Sulcatidens Temporal range: Early Miocene 23.03–15.97 Ma PreꞒ Ꞓ O S D C P T J K Pg N

Scientific classification
- Kingdom: Animalia
- Phylum: Chordata
- Class: Reptilia
- Order: Squamata
- Suborder: Iguania
- Family: Agamidae
- Genus: †Sulcatidens Covacevich et al., 1990
- Species: †S. quadratus
- Binomial name: †Sulcatidens quadratus Covacevich et al., 1990

= Sulcatidens =

- Authority: Covacevich et al., 1990
- Parent authority: Covacevich et al., 1990

Extinct species of agamid lizard

Sulcatidens is an extinct genus of agamid lizard from the Early Miocene of Australia. Fossils are known exclusively from the Riversleigh World Heritage Area in Queensland. It contains only one species, S. quadratus.

==Discovery and naming==
The holotype specimen, QM F18010, of Sulcatidens was discovered from the 'Wayne's Wok' site at the Riversleigh World Heritage Area, in the Boodjamulla National Park of north-western Queensland. It consists of a partial maxilla retaining teeth. In addition, an incomplete maxilla was also referred to the species. It was described alongside other agamid material from Riversleigh by Covacevich et al. in 1990.
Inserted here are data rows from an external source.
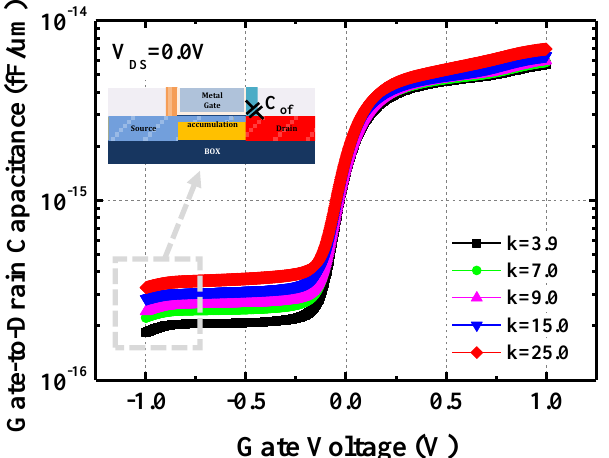
Figure 6. Gate-to-drain capacitance-voltage characteristics at V DS = 0.0 V with different κ values of spacer. Outer fringing gate-to-drain capacitance (C of ) can be extracted at V GS = − 1.0 V based on ideal junction.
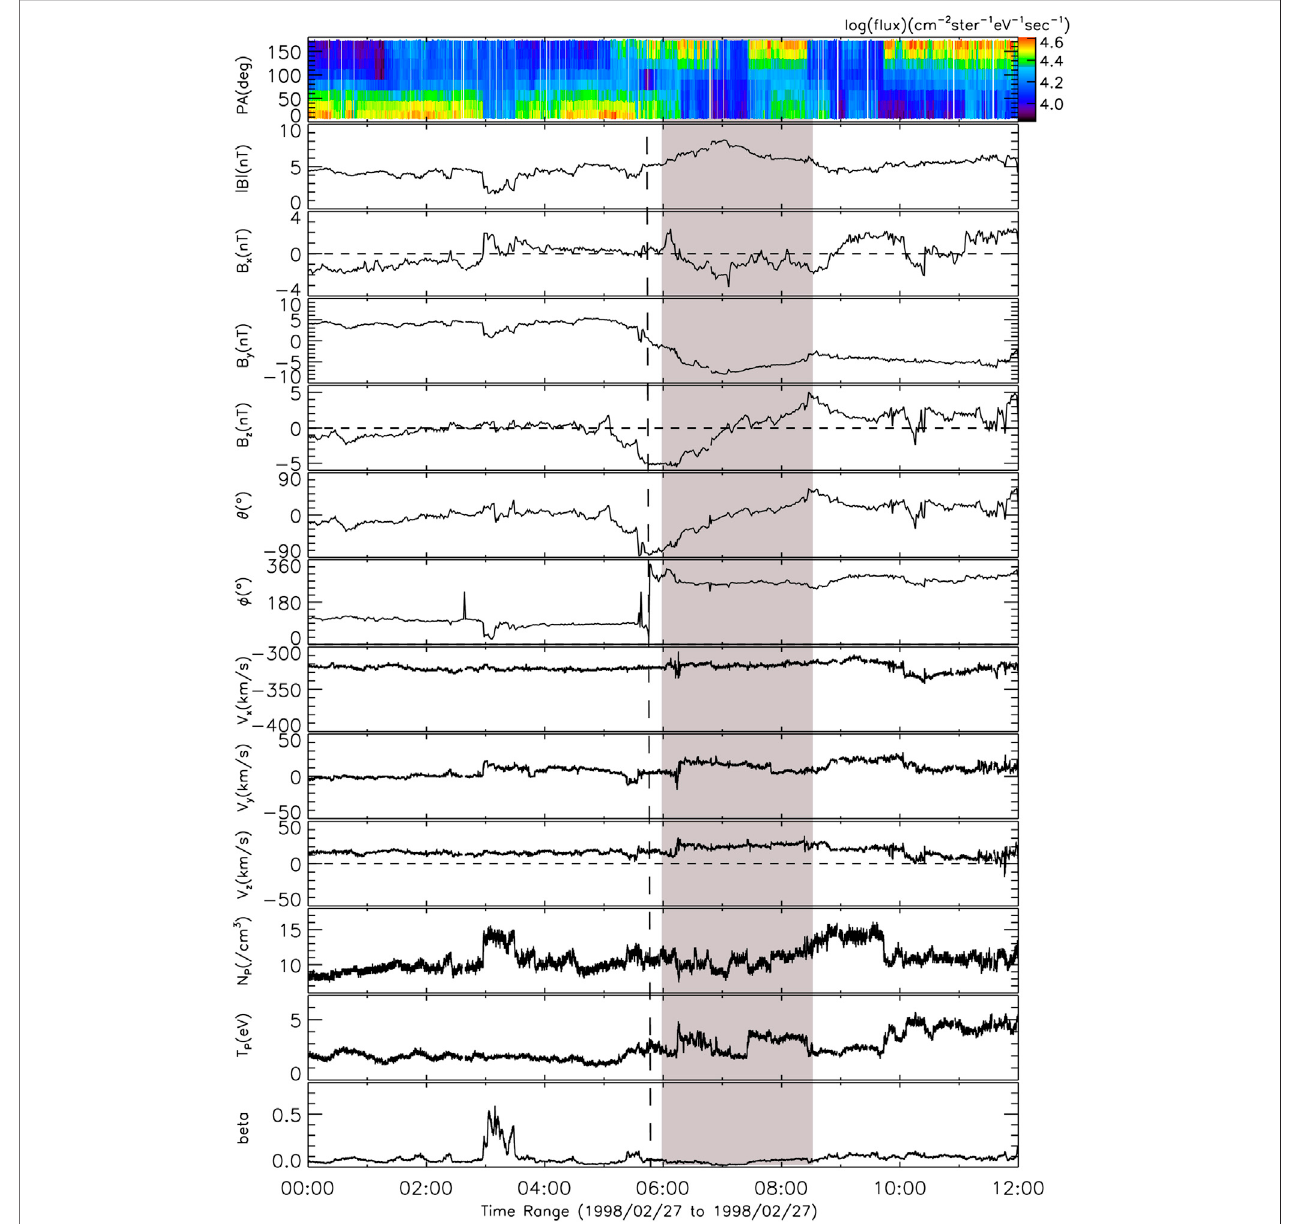
FIGURE2| Anexampleofamagnetic fl uxropedetectedinthevicinityofanHCSonFebruary27,1998.Fromtoptobottom,thepitchangledistributionofelectrons with energy of 228 eV, the magnitude and the three components of the magnetic fi eld, the angular coordinates of the magnetic fi eld vector, the three components of velocity,thenumberdensity,thetemperatureofprotons,andtheplasma β values.TheverticaldashedlineindicatesthecrossingtimeoftheHCSbythespacecraft.The shadow region indicates the magnetic fl ux rope.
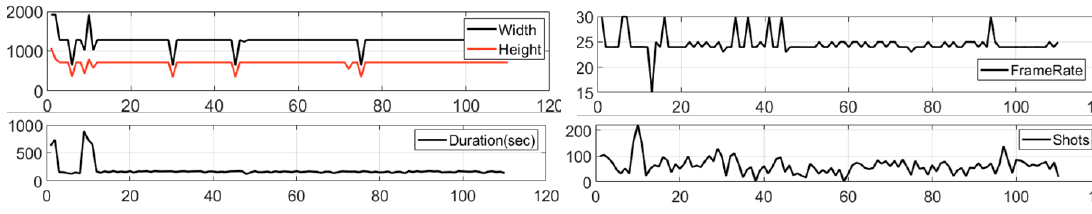
Figure 15. Information on the size, frame rate, duration, and detected shots in our test dataset.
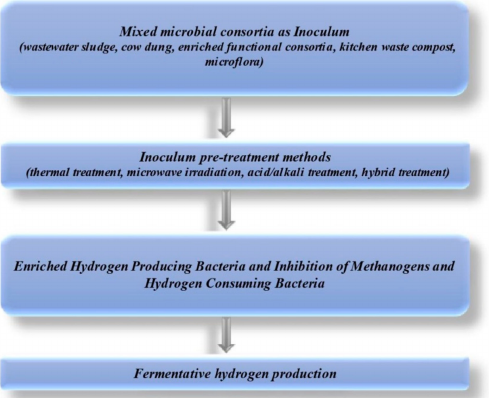
Figure 3. Inoculum pretreatment approaches for biohydrogen production by mixed microbial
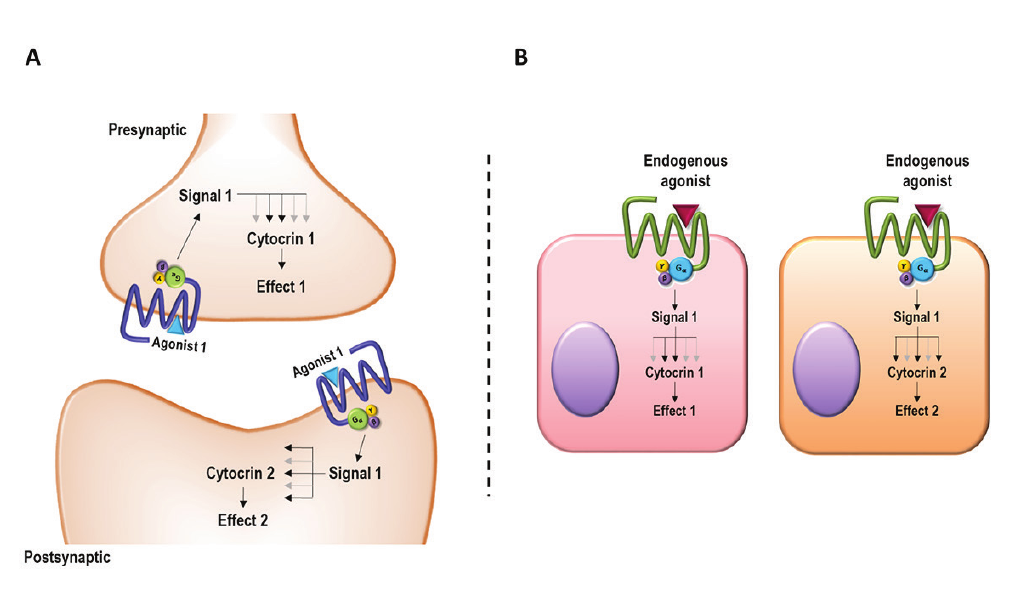
Figure 2: Scheme of differential effects underscored by a given receptor and a given agonist in two locations of a cell or in two different cells. Depending on the cytocrin pathways/mechanisms (see (25)) engaged after activation of a single receptor and a single pathway (e.g. the cAMP-dependent pathway), the effect may be different. Panel A: Biased receptor functionality in a neuron taking into account the same agonist and the same receptor located pre- versus postsynaptically. Panel B: Biased receptor functionality in two different cells in which the same agonist, the same receptor and the same pathway (e.g. the cAMP-dependent pathway) engages two different cytocrin pathways/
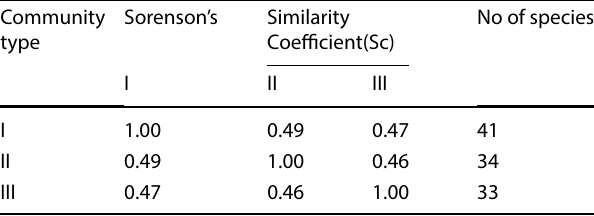
Table 3 Sorenson’s similarity coefficient among the three commu- nity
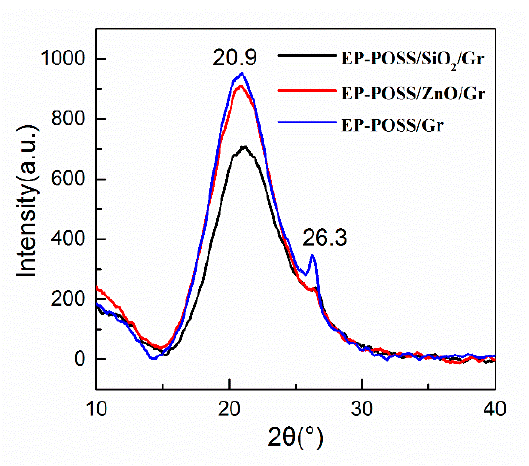
Figure 5. XRD spectra of EP-POSS film modified by nanoparticles.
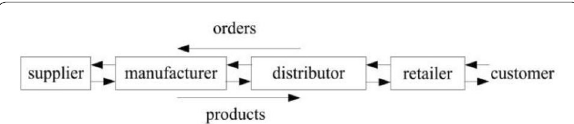
Figure 1 Simplified structural model of supply chain in discrete‑type manufacturing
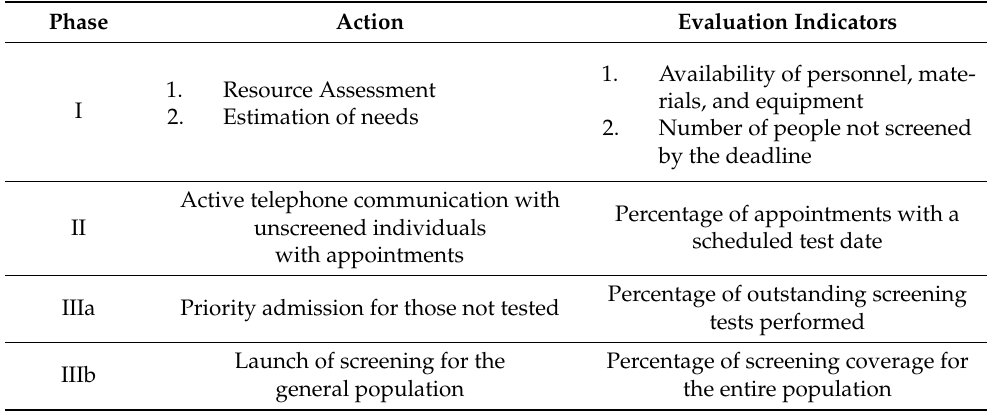
Table 10. Proposed pattern of return to cervical cancer screening after interruption due to the COVID-19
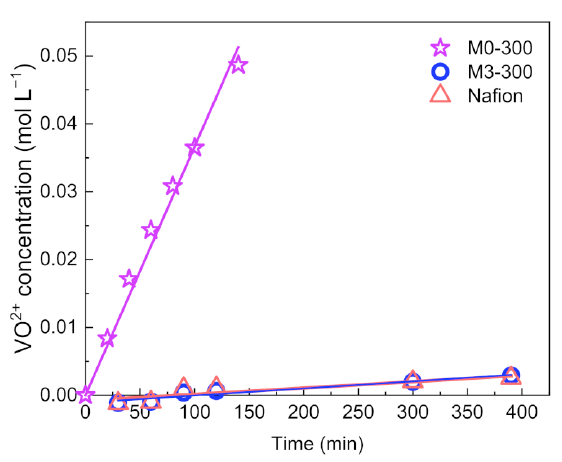
Figure 2. Vanadium ion permeability of M0-300, M3-300, and Nafion 212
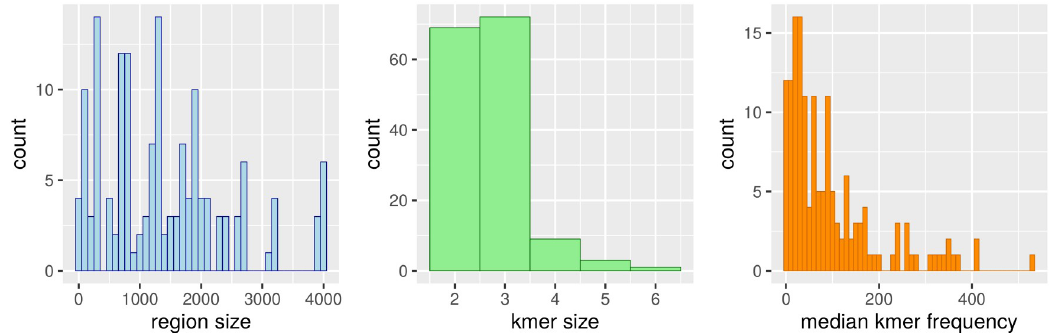
Fig 3. Lengths and frequencies of the variables identifiedin the different species and conditions. The left histogram reports the distribution of k-mer lengths of the most important variables identified in all species and conditions, while the middle histogram reports the distribution of region lengths of these variables. The right histogram reports the median number of occurrences of the identified k-mers in the identified regions in all studied sequences of the different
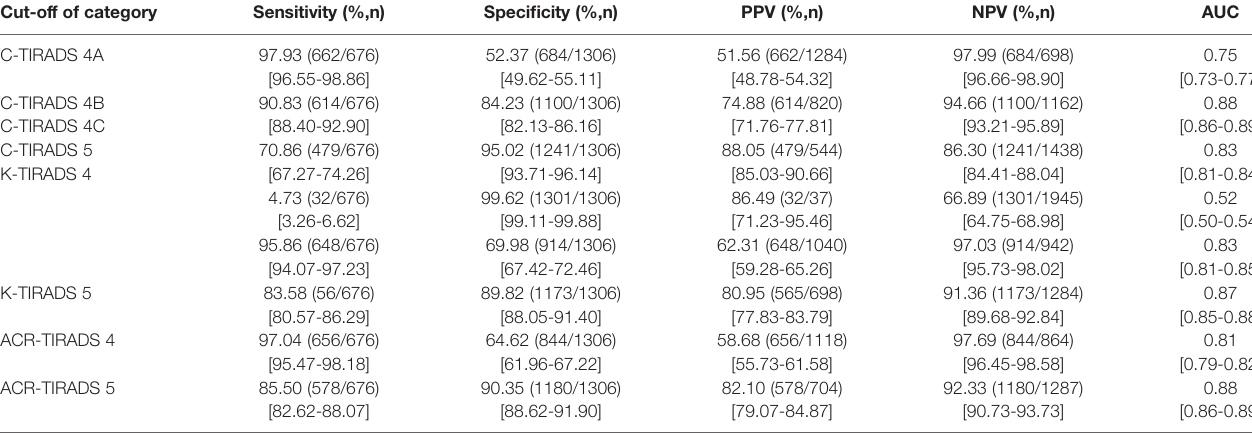
TABLE 4 | Diagnostic performances of three TI-RADSs by different cut-off of category. Cut-off of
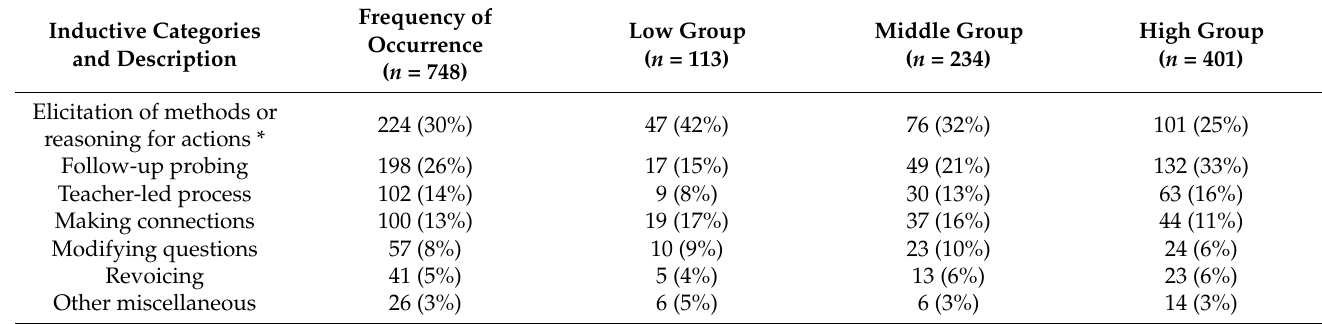
Table 5. Analysis of teacher talk during active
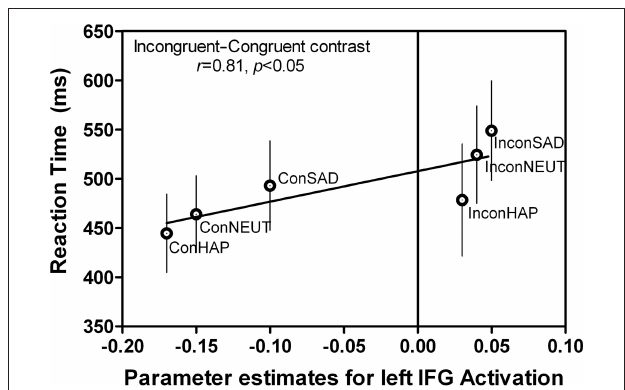
FIguRe 7 | Correlations between behavior and BOLD signal in left IFg. The same left IFG ROI ( Figure 5F : − 46, 36, 4) during the “Attend to Word” instruction, incongruent–congruent contrast showed a positive correlation between the RT and BOLD signal intensity. This indicates that additional resources in this region were recruited when the incongruent expressions were being reported. This graph is an average of all subjects’ RT and BOLD signal during each of the conditions ( n = 10). Error bars signify the standard error of mean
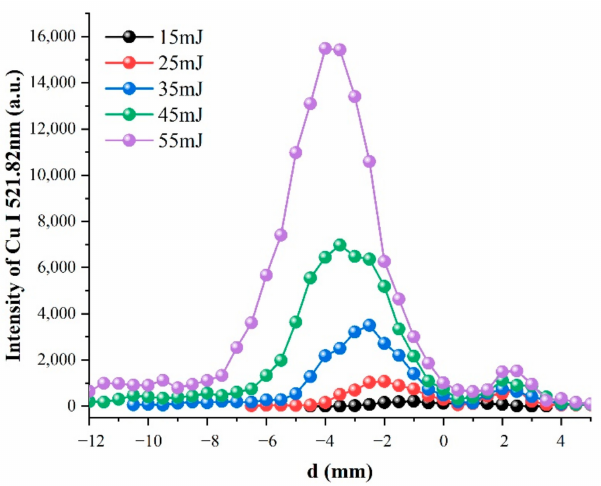
Figure 4. Variation in line intensity with d at different pulse energies. The line intensity decreased sharply and reached its minimum value at d = 1 mm.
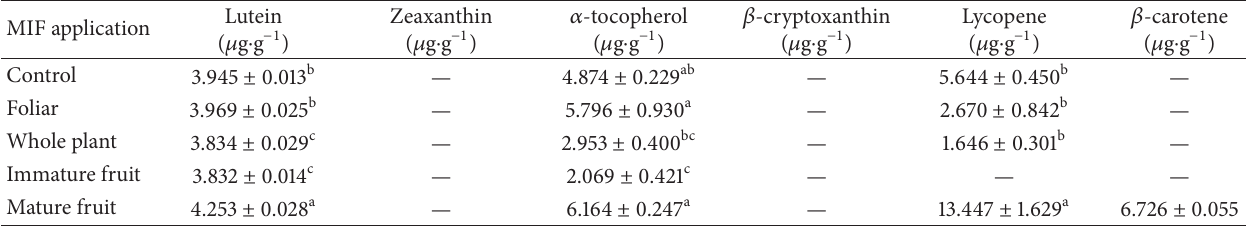
Table 2: Carotenoid profile of sweet bell pepper as a result of MIF application ∗ . MIF application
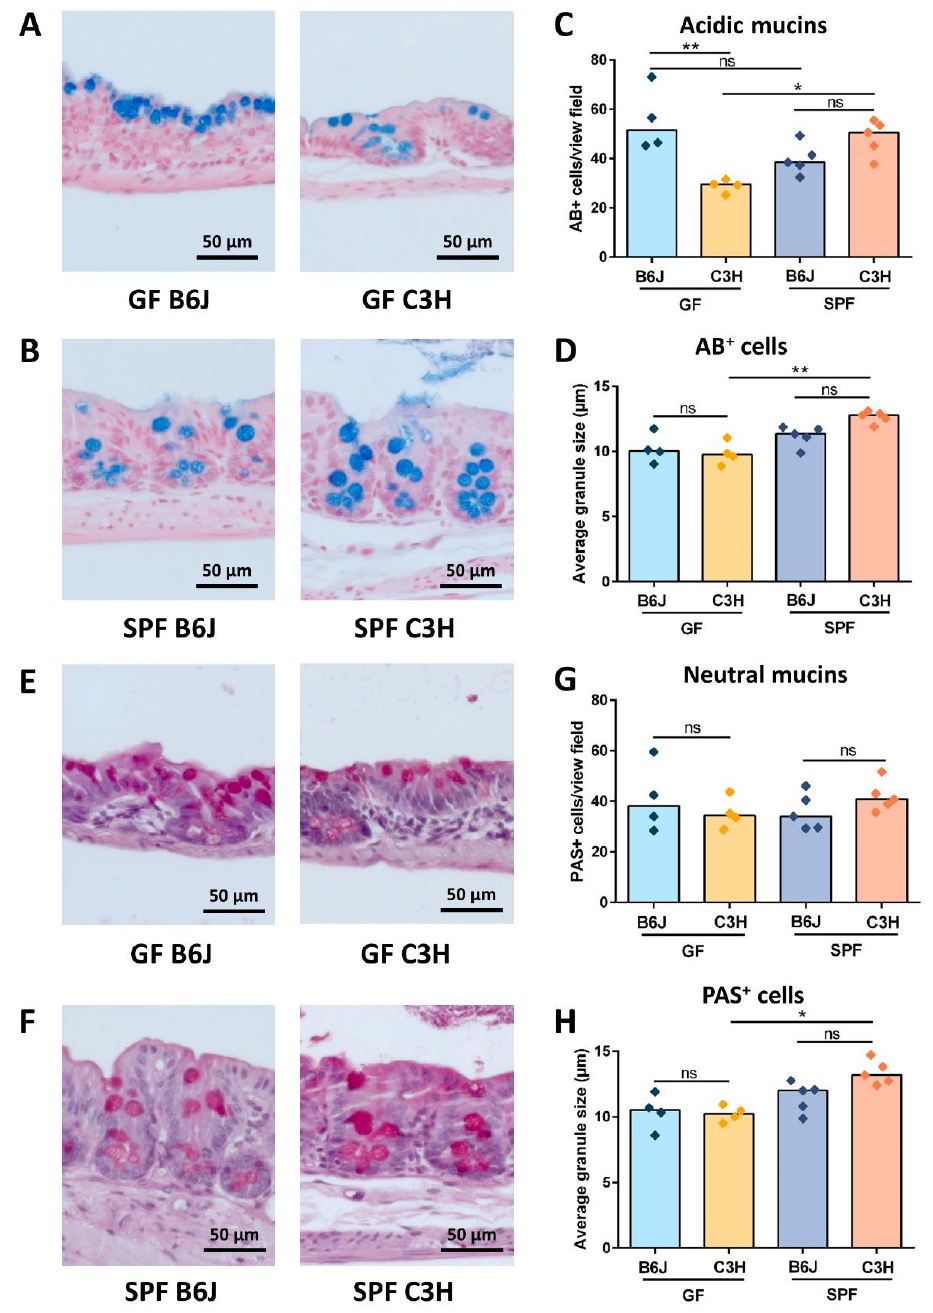
Figure 5. Contribution of mucins to the cecal enlargement. ( A – D ) Alcian blue staining: ( A,B ) Rep- resentative images of Alcian blue staining of ( A ) GF B6J and C3H and ( B ) complex microbiota colo- nized B6J and C3H cecal tissue. Acidic mucin-secreting goblet cells are stained blue. Nuclei (light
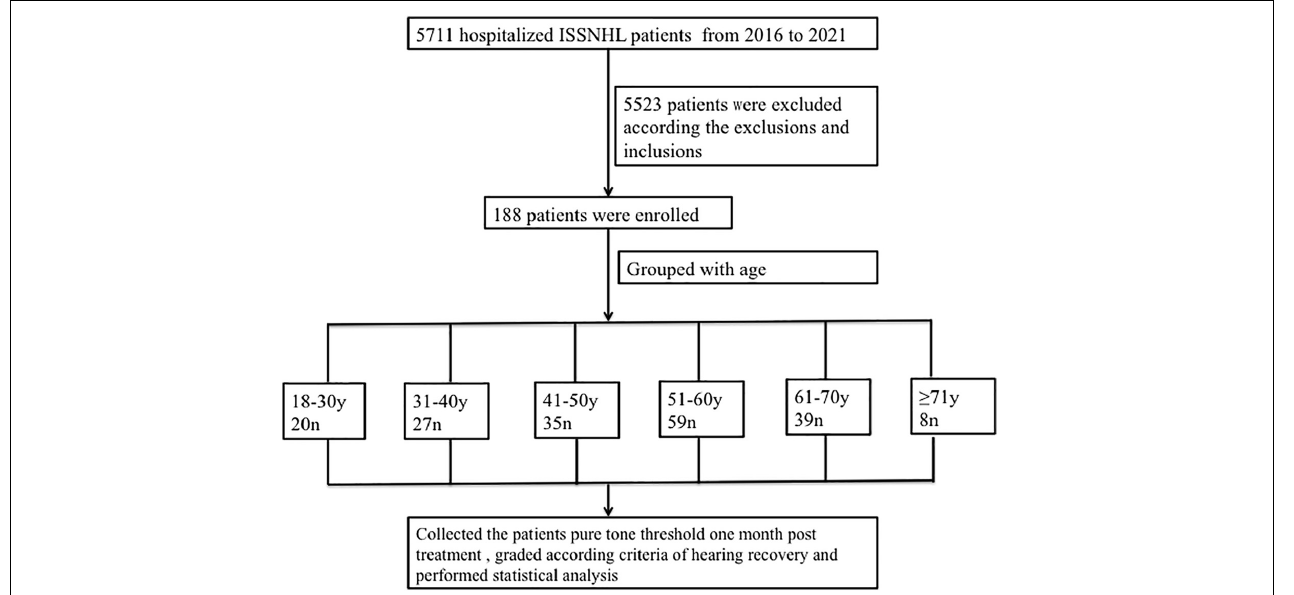
FIGURE 1 | Research flow diagram. ISSNHL, idiopathic sudden sensorineural hearing loss; n, number; y, year.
The generic name is derived from the Latin word sulcare ("to furrow"), in reference to the notches in the middle of the posterior maxillary teeth. The specific name comes from the Latin quadratus ("to make square"), which refers to the square-like shape of the posterior maxillary teeth.

==Description==
The teeth of Sulcatidens, and all other agamids, are described as acrodont, as they are attached to the apex of the jaw bone. The four posterior most maxillary teeth are roughly square in appearance and situated close to one another. When viewed occlusally, the teeth have a flattened labial surface. It differs from all other agamids in that the posterior most maxillary teeth have distal edges that are notched into the mesial edge of the preceding tooth.

==Paleobiology==
Sulcatidens is known exclusively from the 'Wayne's Wok' site at Riversleigh, which dates to the Early Miocene. At the time, Riversleigh was covered in a permanently wet and closed canopy rainforest environment.